Disons-le tout de go, cette adresse autobiographique que l’on qualifie de roman en page couverture est une pure merveille. Il le sera pour ceux qui se retrouveront dans le récit, manière de lettre absolue, d’entrelacs stylistiques tantôt déclaration d’amour, tantôt confession.
Quand la sage et solitaire (mais « pas docile ») Françoise rencontre la délurée Pascale, les deux fillettes n’ont alors que onze ans. Une amitié les liera bientôt, de cette amitié qu’on ne découvre que dans l’enfance et à l’adolescence et dont on conserve si mélancoliquement le souvenir tout au long de sa vie en raison de ce qui fait précisément la spécificité de ces amours : elles sont inconditionnelles. C’est donc le temps des serments de fidélité à la vie à la mort et d’une amitié totale qui oscille entre quête d’absolu d’une « enfance cristalline » et désillusions de l’âge adulte, entre choses dites et confessions écoutées, entre profondeur des sentiments et possible dilettantisme, entre une femme qui donne (Françoise) et une autre (Pascale) qui prend : « Pendant toutes les années de notre adolescence je t’avais tenue debout. Plus personne dans ta vie n’avait eu pour toi cette attention absolue, indéfectible et têtue qui était la mienne ».

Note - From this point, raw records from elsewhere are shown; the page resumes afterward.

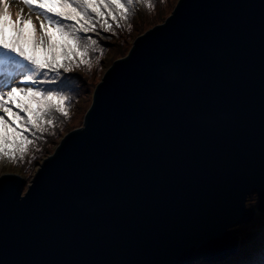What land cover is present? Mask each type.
<instances>
[{"label":"water","instance_id":"water-1","mask_svg":"<svg viewBox=\"0 0 264 264\" xmlns=\"http://www.w3.org/2000/svg\"><path fill=\"white\" fill-rule=\"evenodd\" d=\"M28 178H0V264L233 258L264 215V0H180Z\"/></svg>","mask_w":264,"mask_h":264},{"label":"snow or ice","instance_id":"snow-or-ice-1","mask_svg":"<svg viewBox=\"0 0 264 264\" xmlns=\"http://www.w3.org/2000/svg\"><path fill=\"white\" fill-rule=\"evenodd\" d=\"M133 0H0V156H22L52 111L67 115L55 88L61 72L85 62L97 43L88 34L112 32ZM15 7V11L13 8Z\"/></svg>","mask_w":264,"mask_h":264},{"label":"rangeland","instance_id":"rangeland-1","mask_svg":"<svg viewBox=\"0 0 264 264\" xmlns=\"http://www.w3.org/2000/svg\"><path fill=\"white\" fill-rule=\"evenodd\" d=\"M180 0H133L128 5L126 19L120 26H113L112 32L100 31V35L88 34L97 43L91 46L85 62H73V71L61 72L55 85H40L41 89L55 88L67 97L65 109L67 115L52 111L42 133L29 134L32 141L21 156L15 158L8 154L0 156V178L8 172L29 174L28 186L33 181L40 166L52 157L61 142L71 132L80 129L92 103L97 87L102 83L106 73L118 61L128 57L136 41L153 28L165 23L174 12ZM259 207L257 196H251V208ZM236 228L240 230L239 253L233 258L218 264H264L259 254L264 255V215L258 212L252 223ZM202 264L208 263L204 259Z\"/></svg>","mask_w":264,"mask_h":264},{"label":"trees","instance_id":"trees-1","mask_svg":"<svg viewBox=\"0 0 264 264\" xmlns=\"http://www.w3.org/2000/svg\"><path fill=\"white\" fill-rule=\"evenodd\" d=\"M257 259H260V262L264 263V255L263 254H259V257Z\"/></svg>","mask_w":264,"mask_h":264}]
</instances>
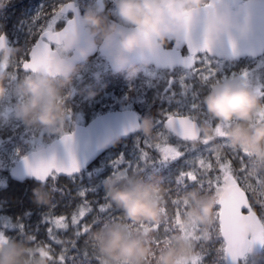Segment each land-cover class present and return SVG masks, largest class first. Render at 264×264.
<instances>
[{
	"label": "clouds",
	"instance_id": "1",
	"mask_svg": "<svg viewBox=\"0 0 264 264\" xmlns=\"http://www.w3.org/2000/svg\"><path fill=\"white\" fill-rule=\"evenodd\" d=\"M112 3L114 7L107 13L103 4L86 9L64 37L52 57L50 69L33 73L16 85L20 97L15 104L17 119L45 133L62 134L69 111L62 89L78 73L80 61H86L99 50L114 72L127 73L132 79L140 74L147 58L170 43L180 44L197 31L198 43L206 44L212 51L225 48L229 38H246L257 9L264 7V0H112ZM15 55L16 49L0 43V103L8 96L6 67ZM203 104L211 117L199 127L204 138L209 141L227 138L233 147L264 159V122L253 123L257 114L264 112V96L246 78L213 83ZM153 129L151 119L142 121L141 130L146 135H152ZM40 150L47 151L43 147ZM105 186L111 201L132 223H161L164 208L160 189L155 185L136 179L122 185L109 179ZM39 199L46 200L44 196ZM186 199L194 202L186 217L187 224L213 223L215 196L201 197L192 191ZM93 235L110 264H151L153 248L147 233L134 235L126 225L115 223L101 227ZM27 253L28 248L21 242L0 239V264H30ZM192 255V241L176 235L173 244L157 257V264H187ZM47 259L42 256L32 264H47Z\"/></svg>",
	"mask_w": 264,
	"mask_h": 264
},
{
	"label": "trees",
	"instance_id": "2",
	"mask_svg": "<svg viewBox=\"0 0 264 264\" xmlns=\"http://www.w3.org/2000/svg\"><path fill=\"white\" fill-rule=\"evenodd\" d=\"M75 1L84 9V0ZM43 2L44 0H3V7H0V29H8L9 41L13 48L16 49V55L13 60L17 64L25 56L22 55L21 52L24 44L27 46L24 50L26 53L35 37L33 34L29 37L26 36L24 32H17L15 30L14 19L20 18L23 22H26L25 19L28 13L37 9L39 4ZM43 10L47 11L46 8ZM95 59L102 60L104 63L106 62L103 55H98ZM85 63L86 61H83L78 64V72ZM16 67L17 66L11 65V68L14 69V77H9V75H7V84L15 83V85H17L18 82L29 74ZM106 67L108 68L106 78L112 85L110 88L102 86L97 91L96 97L100 99H97L96 102L89 105L90 113L94 116L98 113L116 108L132 107L139 111L142 121L148 118L154 122L156 119L163 124L167 111V108L165 109L168 99L167 96H169V91L172 89V87L168 89L167 81L169 78L167 74H164L166 78H163L161 83L146 84L139 76L129 79L126 73H116L112 71L109 66L106 65ZM142 67H151L157 72H160L159 69L153 66L142 65ZM162 71L164 73L166 72V70ZM31 74L33 73H30V75ZM124 74L125 76H122ZM186 82L189 85L184 89L181 88L179 83L181 99L188 106L193 103L199 105L201 116L195 112L193 117L198 119L202 125L211 120L203 104V98L208 94L213 82L211 80L200 81L198 79V88L192 79ZM70 84L62 89V93L65 95V102L67 103V101L70 100L75 107H79V102L76 101L75 97H70ZM200 84H202L201 88ZM176 96H178V94ZM186 109L181 112H187ZM68 110V114H71L72 118L76 112L73 113L71 108H68ZM72 121L73 119H70L66 131L71 130ZM257 122L259 121L255 120L253 123L255 124ZM23 126L21 130H0V153L4 149L10 150L13 146H19L18 155L8 165L5 166L3 164L2 158L5 156L2 155L0 157V176L7 179L8 183L7 185L0 184V227L4 228L7 233L9 232L10 234L8 235L10 237L11 232H16V237H11L12 240H16L17 238H21V240L29 238V233L42 231V229L47 233L45 229L47 226L46 217L50 213L53 214V218L60 214H71L76 209L77 205L81 203L79 193L86 190L87 199L92 202L94 209L93 213L89 216L90 218L88 217V220L91 221L93 218H97L98 222L91 227L87 235L79 238L73 235V229L71 227L68 233H64L65 235L70 234L72 237V244L66 247V249H69V256L76 257L75 264H110L108 258L100 252L98 241L93 234L101 229V227L115 223L126 225L129 232L134 235L143 233L148 234L153 248L151 264H157V257L166 247L173 244V237L176 235H184L192 241L193 255L189 259L190 264H225L224 240L220 232L218 196L226 181L224 180L219 188H212L209 190L206 187L202 188L199 181H189L188 184L185 185L180 175L185 174V172L192 167L190 162L200 157H203L205 161H207L210 156L223 157L225 154L235 155L237 153L246 152L238 147H233L227 138L221 137L212 141L208 140L205 144L202 133L197 140L190 141L186 139V141H183L172 133L168 134L166 131L165 136H169L168 142L174 146L180 147L183 153L177 152V155L173 157L167 154L161 157L157 150L152 149L150 156L145 159L143 156L145 141L148 140L151 144H158L165 139V136H154V131L152 135L149 136L141 130L136 134L129 135L127 138L120 139L113 147L108 149V152H122L123 158L119 161L121 166L124 164L126 157H131L135 162L134 166L120 179V184L123 185L131 179H136L155 185L160 189V199L162 207L164 208V218L158 225L148 222L139 224L129 221L123 210L111 201L107 193L100 194L96 191L100 189V176L109 170V164H113V161L109 160L106 152L100 155L88 167L75 173L71 177L61 175L56 180L47 179L41 183H36L30 179H26L23 182H17L11 179L9 176V169L14 162L28 151L36 148L31 145L32 139L36 138L34 128L24 123ZM55 136L56 135L49 134L45 139V143H48ZM248 154V161H250L248 167L252 164L255 169H253L254 171H249L248 168V181L244 188L249 196L250 208L254 209L264 222V174L260 172L261 169H264V159L251 153ZM179 156L183 157L176 160ZM168 157L171 158L169 159ZM114 165L115 164H113V166ZM201 173L205 177L208 175L207 171L203 168L201 169ZM8 185L14 187V195L10 198L6 195L4 188L5 186L8 187ZM169 191L173 196L179 194L180 201L184 207L177 223L173 225V230L166 235L163 229L165 226L169 225L171 217V207L166 203V197ZM192 191L198 192L201 197H216V207L214 209V218L211 225L192 226L186 223V217L194 203H190L186 198ZM40 196H44L46 200L41 202L39 199ZM105 203H108L112 207L111 211L109 213H99V205ZM6 205L9 207H4ZM166 207H168V212H165ZM37 209L39 210L37 211ZM2 217L8 218V225H2ZM110 217H115L116 219H110ZM157 226L161 228L160 231L157 230ZM162 238L163 242L158 243ZM73 241H75L76 244L75 249H73ZM52 245L56 247V243ZM50 249L51 251L46 257L50 259L49 257L52 256V264H56L54 256L57 254H55L53 248ZM84 252L87 253L86 257H84ZM69 264H72L71 260ZM239 264H264V247L260 253H248Z\"/></svg>",
	"mask_w": 264,
	"mask_h": 264
},
{
	"label": "snow or ice",
	"instance_id": "3",
	"mask_svg": "<svg viewBox=\"0 0 264 264\" xmlns=\"http://www.w3.org/2000/svg\"><path fill=\"white\" fill-rule=\"evenodd\" d=\"M211 6V5H209ZM75 8L71 0H57L51 6V10H41L36 18H34L31 32L35 39L31 43L29 49L26 51L25 56L18 62L16 68H22L24 71H32L35 65H43L48 56L50 50H55L57 45L62 42L66 34L74 28L75 21L69 18V13L74 12ZM63 22V23H62ZM39 29V30H37ZM231 46L235 48V41L229 38ZM188 43L191 47V53L187 59L181 61L184 65V74L179 77V83L182 89L186 88L189 84L186 82L190 77L199 79L200 81H209L215 76V69L212 68L211 62L208 59V54L211 49L206 44L202 48H198L196 43H193L191 38L188 39ZM176 82L175 78H169L167 81L168 89H171L172 85ZM175 96V92H172ZM199 109V105L193 103L189 106L187 112H181L179 110L165 114L163 121V128L167 133L177 134L181 140L186 141L187 122L193 120V114ZM159 123V122H158ZM165 136V132H161ZM73 140L72 135L64 137V143L66 146L71 145ZM169 136H165V139L158 144H151L148 140L145 141V151L143 156L147 159L150 156L151 150H157L161 157L166 156L169 152H180L183 151L178 146H174L169 142ZM206 144L207 141H204ZM171 146V147H170ZM248 153L241 152L235 155L225 154L223 157L210 156L207 161L203 157L198 158L195 161L190 162L192 167L181 174L180 177L183 179L185 185L189 181L200 182L202 188L211 190L212 188H219L221 183L225 180L228 173H231L234 178L237 179V183L240 187H245L248 181ZM183 156H179L176 160H179ZM169 159L171 157H168ZM28 163L29 170L32 169L33 165ZM119 163V162H117ZM39 169L43 172H47L51 169L52 174L48 175V180H56L61 175L73 176L79 172V165L73 156L70 163L60 164L56 161L55 157L50 161H41L38 165ZM207 171L208 175L205 177L201 173V169ZM81 197V203L77 205L76 209L69 215L60 214L53 218V214L50 213L46 217V223L49 225L47 228V239L50 244H55L56 232L65 231L67 232L71 227L73 229V235L77 238L85 236L91 230V227L95 225L98 220L93 218L89 221L87 218L93 213L94 209L92 202L87 199V191H81L79 193ZM167 205L171 207V217L168 226H165L163 231L166 235L173 230V225L177 223V220L183 210L184 205L181 203L179 194L173 196L170 191L166 197ZM112 207L108 204L99 205V213H109ZM248 209H241V213L247 212ZM165 212H168V207L165 208ZM224 215L226 221V232L225 235L228 237L229 249L233 252H240L247 246L246 241L242 236V229L236 222L235 218V207L229 204L224 206ZM110 219H116L110 217ZM142 227V226H141ZM160 227L157 226V230L160 231ZM165 235V236H166ZM163 242V238L158 243ZM264 243V240L261 241ZM76 248L75 241H73V249ZM87 253L84 252V257ZM56 264H75L76 257L69 256V249H62L54 257Z\"/></svg>",
	"mask_w": 264,
	"mask_h": 264
},
{
	"label": "water",
	"instance_id": "4",
	"mask_svg": "<svg viewBox=\"0 0 264 264\" xmlns=\"http://www.w3.org/2000/svg\"><path fill=\"white\" fill-rule=\"evenodd\" d=\"M71 2L74 5L75 11L69 13V18L75 21V27L84 12L75 0H71ZM96 2L98 6L101 4L105 6L103 0H96ZM199 39L200 35L197 31L193 34L191 40L193 43H196L198 48H202L203 44L198 43ZM233 40L235 41V48L228 42L225 48L216 51L211 50L208 55L217 58L234 59L244 54L256 56L264 52V7L257 9L249 35L243 39L236 36ZM62 42L58 45H61ZM0 43H6L10 46L6 33L0 34ZM182 46H187L186 48L189 51L188 55H183L181 53L179 48ZM57 51H59L57 48H55V50H50L47 61L43 65H35L33 70L28 72L36 73L38 71L49 70L52 57ZM190 53L191 47L187 39L178 45L172 43L170 46L159 50L147 58L143 65H154L161 69H171L179 66L183 67L184 65L181 61L187 59ZM96 54L103 55V53L98 50L92 56ZM104 58L106 59L105 56ZM81 62L82 61L79 63ZM109 66L111 67L110 64ZM141 123V114L137 109L132 107L116 108L98 113L83 123L76 122L70 131L54 137L47 144L28 151L10 167L9 176L17 182H23L26 179L33 180L36 183L44 182L47 180L48 175L52 174V171L51 169L47 172L41 171L38 167L39 162L50 161L53 157H55L56 161L60 164H68L74 156L79 165L80 172L93 163L100 155L113 147L120 139L127 138L131 134L140 132ZM200 125V122L194 117L192 121L187 122L186 137L188 140L194 141L201 136V132L199 131ZM172 134L180 138L177 134ZM68 135L73 136L70 147L66 146L64 143V137ZM42 147L46 148L47 151L42 152L40 150ZM26 159L33 165L31 170H29ZM218 204L220 232L224 240L225 264H239L248 253H260L264 247V243L261 242L264 240V222L254 209L249 208V196L246 189L240 187L237 181L227 184L218 196ZM225 204L235 207L236 222L242 229L243 238L248 241L247 246L240 252H233L228 246V237L225 235ZM244 208L248 209L247 212L241 213L240 210Z\"/></svg>",
	"mask_w": 264,
	"mask_h": 264
},
{
	"label": "rangeland",
	"instance_id": "5",
	"mask_svg": "<svg viewBox=\"0 0 264 264\" xmlns=\"http://www.w3.org/2000/svg\"><path fill=\"white\" fill-rule=\"evenodd\" d=\"M84 10L88 9L89 7H98L96 0H84ZM105 3L110 4L105 8V13H107L110 9L114 7L112 4V0H104ZM57 3V0H44L43 3L39 4V7L37 9H34L33 11L29 12L26 17V22H23L20 18H15V30L17 32H24L26 36H32L31 28L33 26L32 21H34V18L37 17V15L41 12L42 9L46 8L47 11L51 10V6ZM63 23V22H62ZM6 33L7 37L8 35V29L2 30L0 29V34ZM15 33V32H14ZM9 44L11 45L10 41ZM12 46V45H11ZM13 47V46H12ZM27 46L24 44L23 49H21L22 55H25V48ZM60 49V48H59ZM97 56V55H96ZM208 59L211 62V66L213 69H215V76L211 81L213 83H216L219 80L227 79L229 76L225 75V62L222 60H218L216 57L208 56ZM12 66H17V63L12 60L11 64L6 67L7 75L14 77V69L11 68ZM21 71H23L21 69ZM160 72H157L155 69H152L151 67H141V72L138 75L140 79H143L146 84H158L161 83L163 78H166L164 74H167L168 78H175L176 82L172 85V89L169 91V96H167V104L165 109L167 108L166 113L175 112L177 110L183 111L187 107V111L189 110V106L183 102L181 99V92L179 90V77L184 74V72H179L178 70H167L165 73L162 70H159ZM27 73V72H26ZM108 73V68L106 67V63H104L101 60H96L95 56L92 58H89L86 63L80 68V71L74 76L70 86V97H75L76 101L79 102V107H75L73 103L68 100L66 103L67 108H71V110L76 112V114L71 118V114H67L66 118V127L70 123V119H73L71 123V129L73 125L76 122H85L86 120L93 117V115L90 113L89 105L96 102V100L100 99L96 97V94L94 96L90 95V93L97 91L102 87L106 86L107 88L111 87V82L107 81L106 75ZM30 73L27 75L29 76ZM122 76H125L122 75ZM127 76V73H126ZM234 76L233 78H235ZM155 79V80H154ZM191 78H189L187 81H189ZM19 83V82H18ZM196 87H199V84L197 81H194ZM212 83V84H213ZM8 88V96L7 98L0 103V130H21L23 126V121L17 119L15 117V104L19 101L20 97L16 94V85L15 83H9L7 84ZM202 87V84H200V88ZM175 92V96L172 95V92ZM152 93V92H150ZM63 94V93H62ZM178 94V96H176ZM64 95V94H63ZM65 97V95H64ZM199 116H201V111L198 109L196 111ZM95 116V115H94ZM159 122V123H158ZM154 136L157 137H163L161 132H165L166 130L163 128V124L159 120H154ZM67 132V131H65ZM34 133L36 138L32 139V146L33 147H40L47 143H45V139L49 135L48 133H45L43 130L34 128ZM60 134H57L56 136H59ZM55 136V137H56ZM203 141L208 140L206 138L203 139ZM171 147V146H170ZM109 151V150H108ZM106 151V154L109 157V160L113 161V164H109V170L105 172L103 175H101L100 180V189H97L96 191L100 194H106L107 188L105 186V181L109 179H116L120 182V179L125 176L126 172L134 166V161L131 157H126L124 160V164L121 166L120 163H117L123 158L122 152H108ZM19 152V146H13L10 150H2L0 153V157L4 155L5 157L2 158L3 164L6 166L8 165L17 155ZM108 152V153H107ZM25 155V154H24ZM168 156H176L177 152H169L167 153ZM22 157V156H21ZM18 160V159H17ZM16 160V161H17ZM249 171H252L254 169V165H249ZM1 175V174H0ZM225 183L223 188L233 181H237L236 178L232 176L231 173H228L225 178ZM0 184L1 185H7V179L0 176ZM250 186H252L250 183H248ZM6 191V195L10 198L14 195V187L12 185H8V187H4ZM4 207H9L8 205ZM39 209H37L38 211ZM38 213V212H36ZM90 218V217H89ZM87 218V219H89ZM2 225L6 226L9 224L7 217H2L1 219ZM48 224L45 227L47 230ZM71 229V228H69ZM69 231V230H68ZM65 231H59L56 232V247H54L52 244L48 242L47 239V233L42 231H34L29 233V238H25L21 240V238H17L16 241L21 242L28 248V259L30 260V264L32 262L39 260L40 257L44 256L46 257L49 252L51 251L50 248H53L55 250V254L60 253L62 249H65L69 245L72 244V237L70 234H64L68 233ZM4 228L0 227V239L2 238H10L16 237V232H11V237L8 235ZM31 237V238H30ZM54 253V252H53ZM56 256V255H55ZM54 256V257H55ZM50 259H47L48 264H52V256L49 257ZM194 259V258H193ZM187 264H190V260L187 261Z\"/></svg>",
	"mask_w": 264,
	"mask_h": 264
},
{
	"label": "flooded vegetation",
	"instance_id": "6",
	"mask_svg": "<svg viewBox=\"0 0 264 264\" xmlns=\"http://www.w3.org/2000/svg\"><path fill=\"white\" fill-rule=\"evenodd\" d=\"M105 8H107L108 5L105 3ZM112 2V1H111ZM97 3V2H96ZM113 4V3H112ZM83 11H85L83 9ZM70 16V14H69ZM172 43H170L168 46H170ZM61 45H57V49L59 50ZM187 46H182L180 49L181 53L183 55H188L189 51L186 48ZM210 56V55H209ZM94 57V56H93ZM98 57V55H95V58ZM215 57V56H212ZM217 58V57H216ZM218 60H222L225 62V75L229 76V78H233L234 76L237 77H244L246 78L249 83L260 93L261 96H264V52L259 55H251V54H244L238 58L234 59H226V58H217ZM87 61V60H86ZM102 61V60H101ZM107 66H109L108 62H105ZM155 67L154 65H150ZM110 67V66H109ZM157 68V67H155ZM110 69L113 71V69L110 67ZM159 69V68H157ZM159 70H178L179 72H184V67H174L171 69H159ZM191 78V77H190ZM193 81H197L198 79L191 78ZM257 121L264 122V112H260L257 114ZM261 162V161H259ZM255 169V167H254ZM254 171V170H253ZM261 174H264V169L260 170Z\"/></svg>",
	"mask_w": 264,
	"mask_h": 264
}]
</instances>
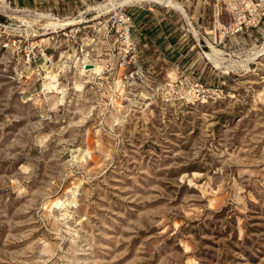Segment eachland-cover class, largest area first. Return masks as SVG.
Returning a JSON list of instances; mask_svg holds the SVG:
<instances>
[{
  "label": "rangeland",
  "instance_id": "obj_1",
  "mask_svg": "<svg viewBox=\"0 0 264 264\" xmlns=\"http://www.w3.org/2000/svg\"><path fill=\"white\" fill-rule=\"evenodd\" d=\"M174 13L217 94L119 112L0 14V264H264V29L212 46Z\"/></svg>",
  "mask_w": 264,
  "mask_h": 264
},
{
  "label": "built area",
  "instance_id": "obj_2",
  "mask_svg": "<svg viewBox=\"0 0 264 264\" xmlns=\"http://www.w3.org/2000/svg\"><path fill=\"white\" fill-rule=\"evenodd\" d=\"M172 1L185 9L196 3L208 8L212 42L217 46L228 38L250 36L264 29V0ZM133 6L172 9L154 2L121 4V0H98L74 16L58 17L49 12L12 7L8 1L0 0V14L17 15L19 41L30 42L28 65L38 61L42 65L51 63L57 56L64 67L72 70L82 89L90 90L96 106L105 111L119 112L132 104L137 95L178 107L205 103L216 95L218 89L200 82L191 72L159 81L142 67L139 44L132 34V18L127 12ZM56 22L60 23L52 25Z\"/></svg>",
  "mask_w": 264,
  "mask_h": 264
},
{
  "label": "crops",
  "instance_id": "obj_3",
  "mask_svg": "<svg viewBox=\"0 0 264 264\" xmlns=\"http://www.w3.org/2000/svg\"><path fill=\"white\" fill-rule=\"evenodd\" d=\"M12 7L25 8L40 12H49L58 17L74 16L87 5L98 0H6ZM192 6V5H189ZM201 4L196 3L191 18L193 21H199L200 17L205 18V8L201 13ZM188 7V6H186ZM173 9V8H172ZM208 9V8H207ZM187 22L191 31L200 34L207 44L213 46V31L211 25L201 24L195 27L190 24L189 15L186 12ZM210 17V10L208 9ZM127 12L130 14L133 22V37L139 44V51L142 57V67L151 75L158 77L169 76L177 73H194L197 78L208 73V64L210 61L202 57L197 50V39L194 44L189 40L187 32L189 29H183V25H176L175 13L171 9L155 8L148 10L142 7H129ZM211 33V34H210ZM205 35V36H204ZM246 35H238L228 38L224 43L236 42L245 43ZM223 43V44H224ZM214 72V71H213ZM216 74V75H215ZM219 74V73H218ZM213 76L223 78L224 75Z\"/></svg>",
  "mask_w": 264,
  "mask_h": 264
},
{
  "label": "bare ground",
  "instance_id": "obj_4",
  "mask_svg": "<svg viewBox=\"0 0 264 264\" xmlns=\"http://www.w3.org/2000/svg\"><path fill=\"white\" fill-rule=\"evenodd\" d=\"M139 2H154L158 5H162L164 7L173 8L178 11L183 17H186V13L184 11V6L178 2H174L172 0H122L121 4H131V3H139ZM71 21V20H70ZM60 22L52 23V25L57 26ZM258 52V51H257ZM207 56L212 59L208 54ZM207 57V58H208ZM215 64L218 65V62L214 60ZM46 87H49V84H45Z\"/></svg>",
  "mask_w": 264,
  "mask_h": 264
}]
</instances>
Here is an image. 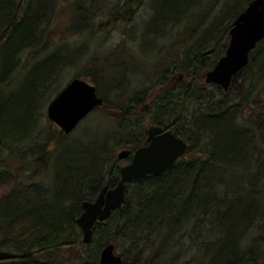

Les deux amies d’enfance grandissent ensemble, se perdent de vue, se retrouvent. Le regard nostalgique que porte Françoise sur le bonheur évanoui mais non oublié des jeunes années ne proscrit pas la lucidité au moment des retrouvailles. « Tu voulais que je te revienne. Mais je voulais que tu me rejoignes. Nos dynamiques étaient irréconciliables. » Mais l’amour est intact, et bientôt fixé à jamais par le décès de Pascale, atteinte d’un cancer : « Allongée sous le velours bleu, tu avais encore quarante-deux ans, tu avais encore cet âge qui est le mien ».
L’écriture est belle dans sa sobriété, dans son ascétisme, presque. Délicate et tendre. Françoise de Luca, née à San Giovanni in Fiore, dans le sud de l’Italie, a fait des études et a travaillé en France avant de venir s’établir à Montréal. Pascale est son premier roman.